=== Exercise material ===
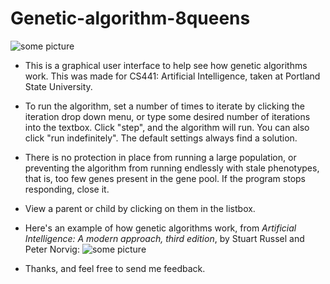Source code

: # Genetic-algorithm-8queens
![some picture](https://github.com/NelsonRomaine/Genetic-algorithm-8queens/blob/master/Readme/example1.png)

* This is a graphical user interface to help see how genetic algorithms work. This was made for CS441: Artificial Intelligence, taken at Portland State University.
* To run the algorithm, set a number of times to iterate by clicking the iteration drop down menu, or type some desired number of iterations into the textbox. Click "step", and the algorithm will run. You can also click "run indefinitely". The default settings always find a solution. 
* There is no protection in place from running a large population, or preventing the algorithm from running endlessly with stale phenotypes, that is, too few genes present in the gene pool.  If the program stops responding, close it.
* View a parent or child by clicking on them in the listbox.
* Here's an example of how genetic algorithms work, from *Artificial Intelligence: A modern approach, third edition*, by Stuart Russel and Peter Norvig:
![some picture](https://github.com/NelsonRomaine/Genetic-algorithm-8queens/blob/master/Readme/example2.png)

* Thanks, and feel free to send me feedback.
===
■ **What is needed**
Type out each line of the records above exactly, skipping any pictures.

■ **Response to the task**
Source code

: # Genetic-algorithm-8queens
![some picture](https://github.com/NelsonRomaine/Genetic-algorithm-8queens/blob/master/Readme/example1.png)

* This is a graphical user interface to help see how genetic algorithms work. This was made for CS441: Artificial Intelligence, taken at Portland State University.
* To run the algorithm, set a number of times to iterate by clicking the iteration drop down menu, or type some desired number of iterations into the textbox. Click "step", and the algorithm will run. You can also click "run indefinitely". The default settings always find a solution. 
* There is no protection in place from running a large population, or preventing the algorithm from running endlessly with stale phenotypes, that is, too few genes present in the gene pool.  If the program stops responding, close it.
* View a parent or child by clicking on them in the listbox.
* Here's an example of how genetic algorithms work, from *Artificial Intelligence: A modern approach, third edition*, by Stuart Russel and Peter Norvig:
![some picture](https://github.com/NelsonRomaine/Genetic-algorithm-8queens/blob/master/Readme/example2.png)

* Thanks, and feel free to send me feedback.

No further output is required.